**Required action:** Take from the entries below the stretch from the line with "ring mcp: (276, 277)" through the line with "thumb mcp: (1018, 1076)", and return it exactly, leaving the pictures out.

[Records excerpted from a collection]
+++++
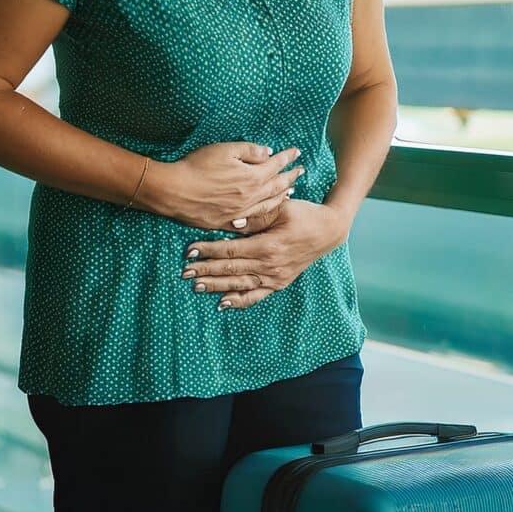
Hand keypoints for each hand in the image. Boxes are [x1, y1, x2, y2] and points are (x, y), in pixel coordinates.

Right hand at [137, 142, 304, 232]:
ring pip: (268, 205)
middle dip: (290, 177)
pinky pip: (252, 220)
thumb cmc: (197, 166)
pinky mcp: (227, 221)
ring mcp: (241, 211)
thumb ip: (250, 151)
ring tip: (291, 191)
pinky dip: (263, 215)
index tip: (297, 152)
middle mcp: (251, 197)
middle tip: (301, 171)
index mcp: (252, 177)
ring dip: (281, 197)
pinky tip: (266, 213)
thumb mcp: (225, 150)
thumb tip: (268, 153)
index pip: (276, 166)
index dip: (287, 158)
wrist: (173, 191)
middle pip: (277, 187)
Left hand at [181, 200, 353, 309]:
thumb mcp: (281, 208)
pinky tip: (223, 303)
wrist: (328, 230)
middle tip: (184, 272)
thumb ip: (256, 217)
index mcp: (269, 246)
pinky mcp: (280, 283)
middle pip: (231, 269)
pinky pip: (257, 295)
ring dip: (217, 286)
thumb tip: (231, 223)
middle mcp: (271, 266)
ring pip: (240, 285)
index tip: (190, 251)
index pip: (231, 250)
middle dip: (206, 270)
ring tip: (196, 287)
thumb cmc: (304, 214)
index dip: (209, 251)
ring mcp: (276, 277)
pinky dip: (240, 301)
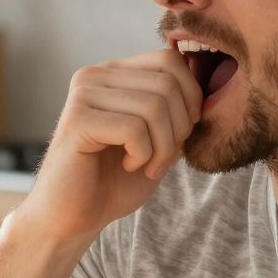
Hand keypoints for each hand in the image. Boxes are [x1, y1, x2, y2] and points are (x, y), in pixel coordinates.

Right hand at [23, 48, 201, 243]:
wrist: (72, 218)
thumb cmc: (113, 182)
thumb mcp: (158, 142)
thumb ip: (176, 113)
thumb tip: (206, 95)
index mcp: (114, 73)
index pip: (169, 60)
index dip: (191, 97)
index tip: (181, 136)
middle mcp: (95, 75)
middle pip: (166, 83)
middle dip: (179, 128)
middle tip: (162, 160)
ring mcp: (83, 94)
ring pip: (154, 106)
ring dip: (162, 148)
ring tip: (147, 167)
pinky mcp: (77, 119)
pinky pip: (134, 129)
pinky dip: (142, 155)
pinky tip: (127, 166)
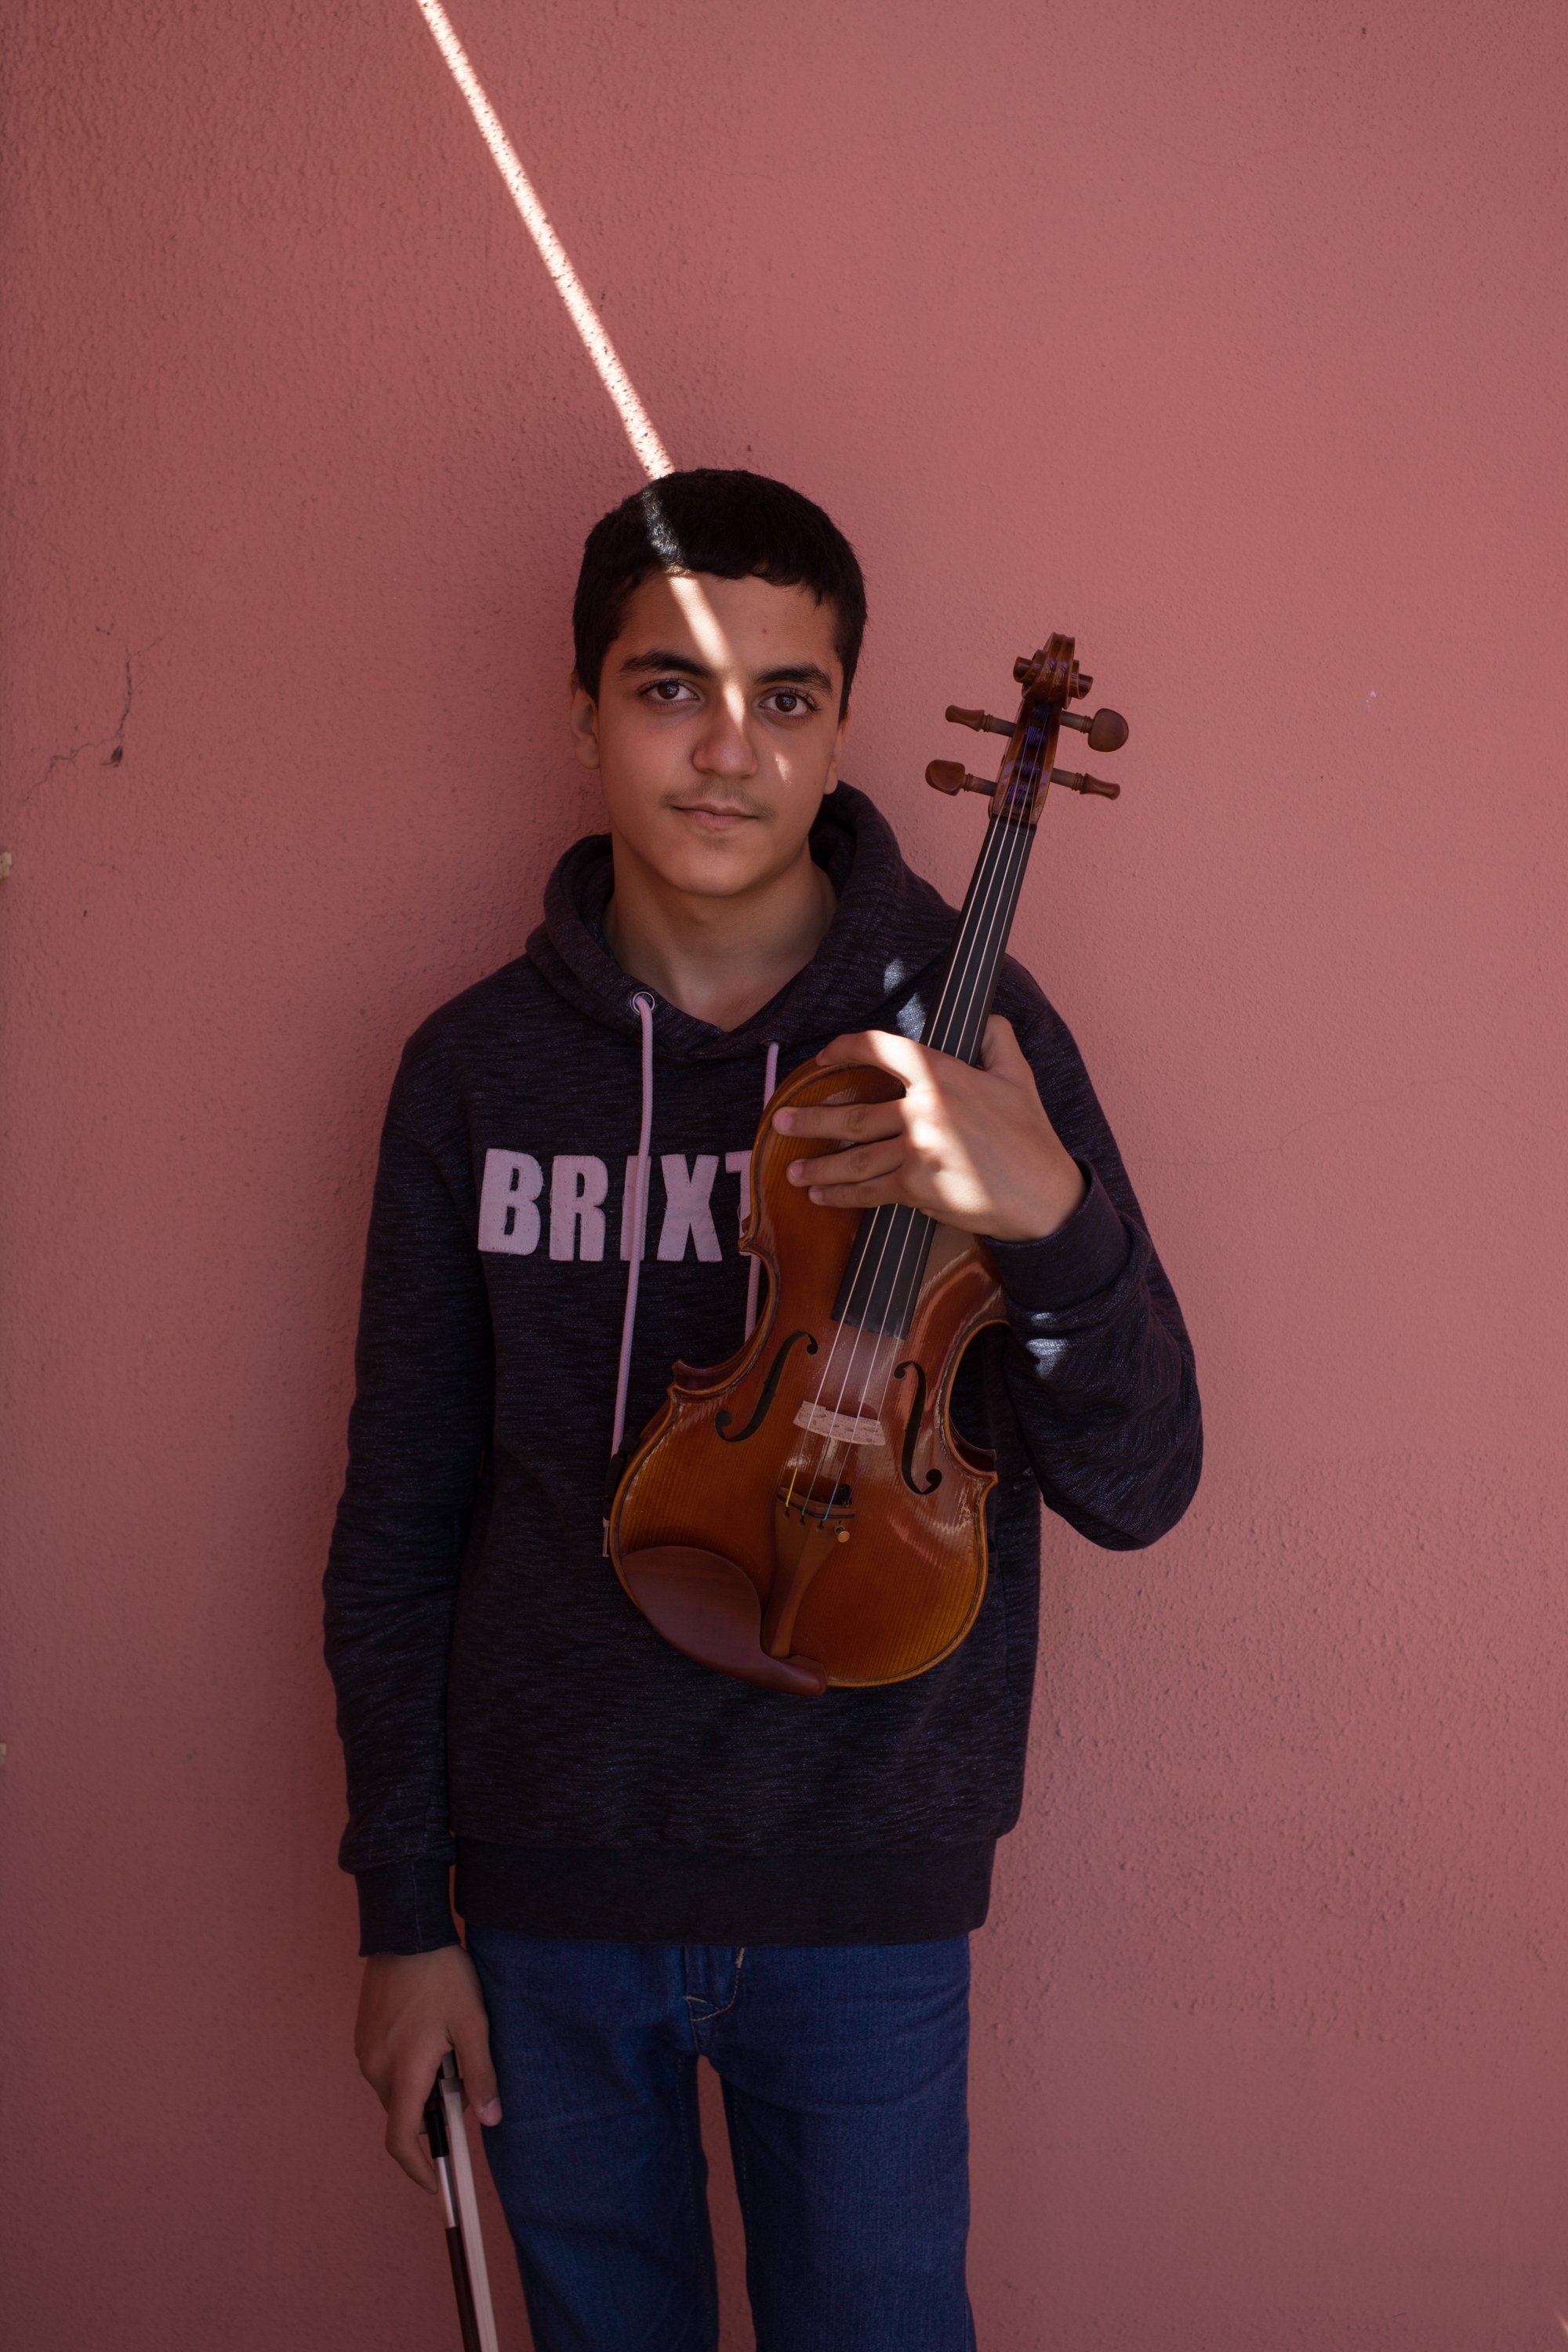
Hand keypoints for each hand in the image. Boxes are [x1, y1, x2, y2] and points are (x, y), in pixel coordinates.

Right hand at [354, 1945, 500, 2191]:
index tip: (435, 2183)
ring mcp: (365, 2049)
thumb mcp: (473, 2024)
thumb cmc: (442, 1975)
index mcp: (403, 2072)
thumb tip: (491, 2120)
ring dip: (419, 2087)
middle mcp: (375, 2067)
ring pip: (394, 2089)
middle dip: (431, 2114)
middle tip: (462, 2085)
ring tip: (448, 2051)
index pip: (401, 2140)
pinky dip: (407, 2068)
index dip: (417, 2168)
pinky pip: (385, 2067)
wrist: (406, 1930)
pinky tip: (430, 2038)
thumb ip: (481, 2075)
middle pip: (402, 2113)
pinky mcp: (363, 2034)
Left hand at [773, 1016, 1085, 1242]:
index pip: (882, 1049)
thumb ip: (997, 1039)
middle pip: (852, 1114)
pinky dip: (841, 1196)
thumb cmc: (1031, 1136)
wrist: (1043, 1196)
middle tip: (781, 1120)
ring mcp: (916, 1150)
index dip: (847, 1048)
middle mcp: (922, 1110)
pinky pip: (869, 1191)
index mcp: (943, 1075)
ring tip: (791, 1167)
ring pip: (853, 1157)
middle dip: (810, 1119)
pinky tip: (822, 1197)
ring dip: (817, 1165)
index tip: (823, 1058)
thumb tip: (984, 1019)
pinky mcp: (916, 1188)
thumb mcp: (1018, 1076)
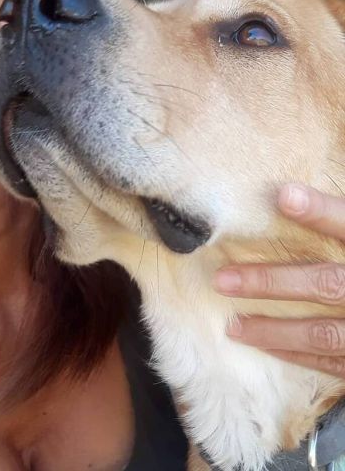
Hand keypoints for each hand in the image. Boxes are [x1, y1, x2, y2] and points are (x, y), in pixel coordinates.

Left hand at [214, 183, 344, 377]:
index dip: (321, 211)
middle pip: (327, 283)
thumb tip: (288, 195)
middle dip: (272, 282)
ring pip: (323, 331)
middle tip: (223, 280)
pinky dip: (295, 353)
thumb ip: (338, 223)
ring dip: (273, 329)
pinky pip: (331, 361)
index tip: (283, 195)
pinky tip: (262, 344)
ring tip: (232, 324)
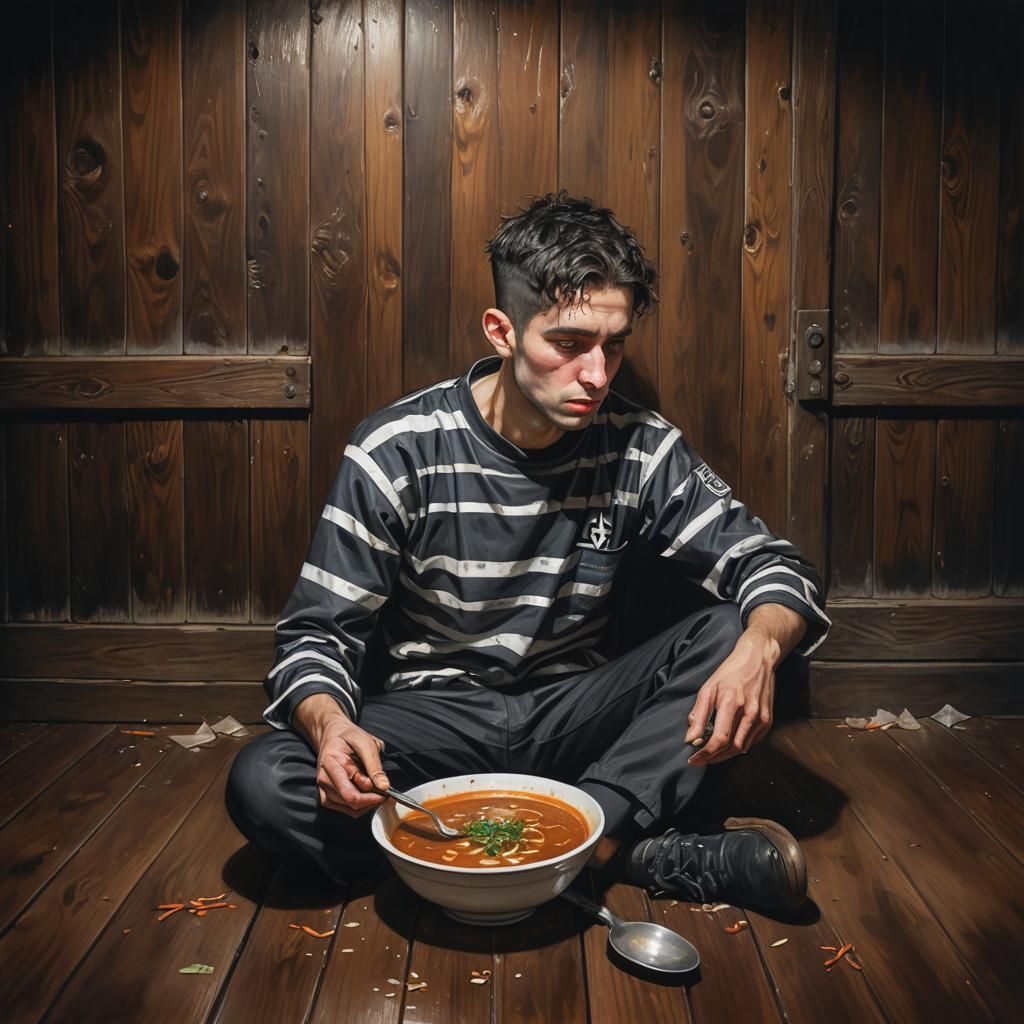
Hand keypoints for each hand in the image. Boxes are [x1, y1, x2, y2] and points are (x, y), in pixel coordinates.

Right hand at [294, 693, 390, 816]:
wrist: (333, 735)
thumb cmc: (349, 737)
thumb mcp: (366, 743)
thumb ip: (374, 765)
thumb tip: (384, 786)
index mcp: (331, 762)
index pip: (349, 791)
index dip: (371, 795)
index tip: (386, 791)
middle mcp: (324, 778)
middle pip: (349, 801)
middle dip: (371, 800)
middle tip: (385, 792)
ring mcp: (323, 788)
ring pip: (348, 808)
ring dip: (366, 804)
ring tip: (377, 792)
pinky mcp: (326, 795)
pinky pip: (344, 810)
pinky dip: (359, 807)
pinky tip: (367, 797)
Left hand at [683, 629, 779, 766]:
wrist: (758, 659)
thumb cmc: (730, 672)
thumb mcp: (708, 688)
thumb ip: (699, 714)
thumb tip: (691, 738)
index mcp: (732, 703)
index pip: (719, 739)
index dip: (705, 754)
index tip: (693, 760)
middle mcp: (750, 713)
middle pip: (731, 748)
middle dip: (713, 758)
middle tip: (699, 760)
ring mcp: (761, 718)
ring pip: (742, 748)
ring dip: (725, 755)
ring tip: (710, 754)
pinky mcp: (768, 720)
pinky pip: (751, 742)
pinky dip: (738, 747)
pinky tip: (728, 745)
+++++
**Task output:**
ring mcp: (276, 277)
pinky dip: (240, 301)
Hand keypoints for each hand in the image. Boxes are [x1, y1, x2, y2] and points are (x, y), in pixel coordinates.

Right hand at [23, 48, 201, 243]:
wrist: (72, 218)
thumb cmc: (113, 182)
thumb mcp: (158, 142)
thumb ip: (176, 113)
thumb tip: (206, 95)
index mcp: (114, 73)
index pip: (169, 60)
index dip: (191, 97)
index tip: (181, 136)
middle mcp: (95, 75)
middle pip: (166, 83)
middle dip: (179, 128)
middle tip: (162, 160)
ring mcp: (83, 94)
ring pip: (154, 106)
ring dip: (162, 148)
ring tip: (147, 167)
pinky mcp: (77, 119)
pinky pip: (134, 129)
pinky dip: (142, 155)
pinky tip: (127, 166)
Hand keypoints for each hand in the image. Boxes are [x1, y1, x2, y2] and points are (x, y), in pixel coordinates.

Right hand at [354, 1945, 500, 2191]:
index tip: (435, 2183)
ring mcp: (365, 2049)
thumb mcp: (473, 2024)
thumb cmc: (442, 1975)
index mcp: (403, 2072)
thumb tip: (491, 2120)
ring dip: (419, 2087)
middle mcp: (375, 2067)
ring pip: (394, 2089)
middle dip: (431, 2114)
middle tip: (462, 2085)
ring tip: (448, 2051)
index pip: (401, 2140)
pinky dip: (407, 2068)
index dip: (417, 2168)
pinky pip: (385, 2067)
wrist: (406, 1930)
pinky tip: (430, 2038)
thumb ip: (481, 2075)
middle pip: (402, 2113)
pinky mcp: (363, 2034)
Left hand at [773, 1016, 1085, 1242]:
index pip: (882, 1049)
thumb ip: (997, 1039)
middle pip: (852, 1114)
pinky dip: (841, 1196)
thumb cmc: (1031, 1136)
wrist: (1043, 1196)
middle tip: (781, 1120)
ring mcp: (916, 1150)
index dip: (847, 1048)
middle mcp: (922, 1110)
pinky pip: (869, 1191)
index mcp: (943, 1075)
ring tip: (791, 1167)
ring pip: (853, 1157)
middle dip: (810, 1119)
pinky tip: (822, 1197)
ring dip: (817, 1165)
index tip: (823, 1058)
thumb tip: (984, 1019)
pinky mcp: (916, 1188)
thumb mcp: (1018, 1076)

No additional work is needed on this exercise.